В. ПОЗНЕР: Так что, дело в переводе?
Р. ЩЕДРИН: Я думаю, что ваш отец не тот перевод…
В. ПОЗНЕР: Но я же потом читал по-русски, правда, много позже.
Р. ЩЕДРИН: Вам испортил английский текст восприятие.
В. ПОЗНЕР: Может быть, может быть. А интересно, что ведь и Шостакович написал эту совершенно потрясающую оперу «Леди Макбет Мценского уезда» тоже по Лескову. Это вас с ним тоже роднит.
Р. ЩЕДРИН: Вы знаете, вообще мне думается, что Лесков был пророк. И он предсказал нам очень многое. И его со всех сторон ненавидели. Царь, либералы, которые говорили, что он написал свои романы по заказу пятого отделения, и прочие, и прочие. Ленин, у которого единственный, кого вычеркнул из списка на монументальную пропаганду, был Лесков. Одного вычеркнул, оставив всех. Значит, что-то там есть. Его очень трудно переводить бесконечно.
В. ПОЗНЕР: По-немецки, видно, что-то удалось.

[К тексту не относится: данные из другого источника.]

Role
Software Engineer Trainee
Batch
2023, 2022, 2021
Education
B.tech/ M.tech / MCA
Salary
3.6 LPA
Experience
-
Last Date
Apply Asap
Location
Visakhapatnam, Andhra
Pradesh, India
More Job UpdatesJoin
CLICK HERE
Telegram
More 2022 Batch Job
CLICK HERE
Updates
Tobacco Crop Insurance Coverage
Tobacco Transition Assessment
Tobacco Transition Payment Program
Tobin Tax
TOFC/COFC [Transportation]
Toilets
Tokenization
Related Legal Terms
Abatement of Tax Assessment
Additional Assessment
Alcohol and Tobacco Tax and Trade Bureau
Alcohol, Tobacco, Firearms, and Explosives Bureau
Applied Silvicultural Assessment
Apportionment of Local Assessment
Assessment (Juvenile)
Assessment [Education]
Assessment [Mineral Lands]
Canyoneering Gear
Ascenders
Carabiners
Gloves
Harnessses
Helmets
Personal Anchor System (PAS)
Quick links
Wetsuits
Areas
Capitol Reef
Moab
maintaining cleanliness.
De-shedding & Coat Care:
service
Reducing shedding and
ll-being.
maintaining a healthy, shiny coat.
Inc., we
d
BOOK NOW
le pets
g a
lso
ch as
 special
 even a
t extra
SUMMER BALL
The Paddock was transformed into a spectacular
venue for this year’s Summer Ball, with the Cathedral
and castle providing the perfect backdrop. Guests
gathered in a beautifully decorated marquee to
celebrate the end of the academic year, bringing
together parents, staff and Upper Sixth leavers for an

Р. ЩЕДРИН: Но немецкий язык более схож с русским, вы понимаете?
В. ПОЗНЕР: У вас есть сочинение для камерного струнного оркестра, которое называется «Величание». Вы очень любопытно сказали, что это вещь с подтекстом. И объясняете: «Это не просто славословие музыкальное, потому что в России как? Сначала величают, возносят человека до небес, а потом швыряют оземь, и как будто человека и не было. «Величание», в такой драматургии сделанное, — это типично для русской земли. Я даже могу песню привести: «Мы, Анисим, тебя сперва возвысим, посадим в терем, потом сбросим и обсерим». История, вот вы говорите, последних 75 лет вся состоит из этого. Но смотрите, вам, например, удалось избежать этого. И так же, скажем, Майе Плисецкой. Вас вознесли. Правда же? В России.
Р. ЩЕДРИН: Вы знаете, мы не держали власть и не занимались политикой, которая очень скользкое занятие.
В. ПОЗНЕР: Это конечно. Понятно.
Р. ЩЕДРИН: Она хорошо очень танцевала. Никто не подвергает это сомнениям.
В. ПОЗНЕР: Она не хорошо танцевала. Это не хорошо. Она танцевала волшебно. Хорошо — это неправильное слово.
Р. ЩЕДРИН: Для меня она вообще великая жар-птица.
В. ПОЗНЕР: И правильно. Так и есть. У вас есть недоброжелатели?
Р. ЩЕДРИН: Еще бы!
В. ПОЗНЕР: И должно быть. И они говорят, что вы родину покинули, изменили ей. На что вы отвечаете, что это не так: «Разве может прийти в голову кому-нибудь сказать о Гоголе, который в Риме написал «Мертвые души», что он изменил родине? Или о Чайковском, который во Флоренции писал «Пиковую даму», что он изменил родине?» Все-таки вы, конечно, нет. Но есть же разница (или нет?) между отъездами Гоголя и Чайковского и вашим? Подтекст есть?